His unremarkable passage through the coffee shop opened my eyes to the many sick and disabled people I see every day in this small, smoke-stained town nestled in the folds of the Rhodope Mountains. On the bus, I stand next to those with eyes clouded by cataracts or backs twisted by untreated scoliosis. At the market, I shop beside elders lost in dementia, their hands gripped tightly by grandchildren. Here in Smolyan, disabilities and illnesses are often left untouched by the medical establishment and chronic illness is woven into the fabric of everyday life. I know this must be the case in every country without good medical care, but it was the first time I had seen it up close.
When I first arrived in Bulgaria to teach English, I was shocked at how plainly illness was present and how little help seemed to come from doctors, hospitals, and other health care entities.

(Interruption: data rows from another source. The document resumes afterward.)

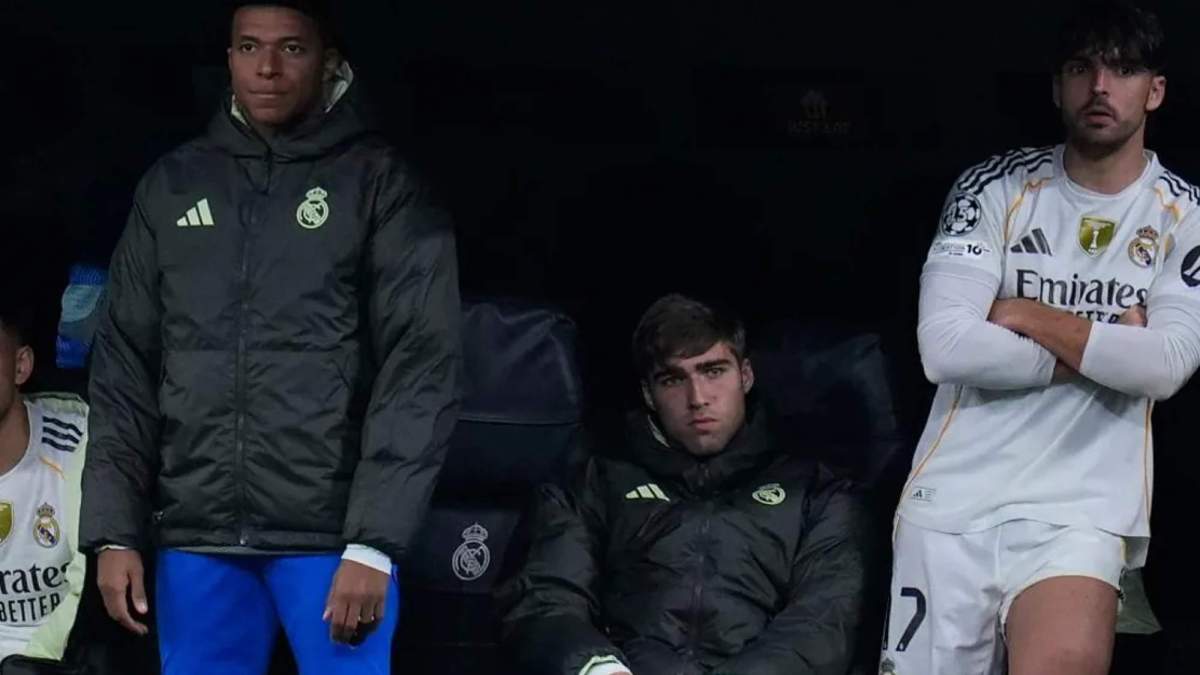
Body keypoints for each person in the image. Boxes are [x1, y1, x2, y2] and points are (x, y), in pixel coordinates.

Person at [79, 1, 461, 673]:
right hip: (197, 534)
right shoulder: (174, 184)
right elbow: (124, 368)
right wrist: (113, 531)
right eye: (249, 47)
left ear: (329, 61)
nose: (268, 68)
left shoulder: (379, 182)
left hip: (331, 538)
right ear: (227, 58)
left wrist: (374, 544)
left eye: (291, 49)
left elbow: (420, 365)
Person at [883, 3, 1200, 674]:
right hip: (953, 502)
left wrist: (1027, 312)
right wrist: (1107, 349)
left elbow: (1167, 363)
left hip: (1079, 507)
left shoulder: (1187, 214)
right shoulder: (993, 187)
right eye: (1082, 69)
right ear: (1058, 87)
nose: (1101, 87)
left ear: (1157, 89)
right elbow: (945, 346)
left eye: (1124, 68)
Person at [499, 294, 870, 675]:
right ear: (648, 394)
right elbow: (547, 597)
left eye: (713, 371)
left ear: (745, 376)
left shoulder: (816, 490)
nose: (697, 399)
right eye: (673, 379)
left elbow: (824, 623)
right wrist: (596, 666)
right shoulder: (594, 479)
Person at [0, 299, 88, 661]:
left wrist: (31, 663)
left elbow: (88, 583)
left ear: (21, 366)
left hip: (57, 660)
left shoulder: (77, 437)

As the poorest country in the European Union, the Bulgarian health care system ranks dead last in public funding. Bulgarians die more than five years earlier than their British or Greek counterparts. Given the lack of governmental support, most of the medical assistance comes from family members or neighbors.
A geography teacher at the school in which I was working told me that her 30-year-old son was unable to bathe or dress himself without help. Each day after teaching about the Alps or the path of the Danube, she returned home to feed and care for her son. That is very difficult, I offered uncertainly. “No,” she said in English, “it is malko trudno (a little hard) but it is not so bad — he is at home.”
What does it mean to have sickness so blatantly unhidden, so accepted as a natural and expected part of life? After the initial shock, I realized that there is something both powerful and comforting about illness and disability being part of everyday life rather than hidden away, as it so often is in the United States.
When my landlady’s father-in-law grew sick, he was cared for in the house he had built and where his children and grandchildren lived. Sophia, my landlady, and her husband, Slavi, spent countless hours administering the difficult daily care that many Americans relegate to hospice workers. His granddaughter, Alexandra, did her homework next to his sickbed. When Grandpa Dino died, the grief was public. Sophia and Slavi pasted his obituary on our door, a Bulgarian custom. The day after his death, Dino’s black coffin was sitting in the back of Slavi’s truck, parked in front of the house. The neighbors packed the building, bringing cheesy banitsa pastries and singing traditional Rhodopean songs.
In Atul Gawande’s best-selling book, “Being Mortal,” he argues that in American society “the terror of sickness and old age is not merely the terror of the losses one is forced to endure but also the terror of isolation.” In Bulgaria, sickness and death aren’t isolated. Instead, they are woven into daily life.
I’m torn by this. I know that access to better care could alleviate some of the illness and disability I see. Yet I also take comfort in the inclusion of these people in society. Perhaps the challenge is how to combine the American drive to relentlessly treat illness and lengthen life with the Bulgarian acceptance of illness and death.
In the meantime, I’ll follow the Bulgarian tradition of celebrating life and death with a glass of throat-burning rakia and a shout of “nazdrave” — to health!
Sophia Padelford is a recent graduate of Amherst College and a current Fulbright English Teaching Assistant in Smolyan, Bulgaria.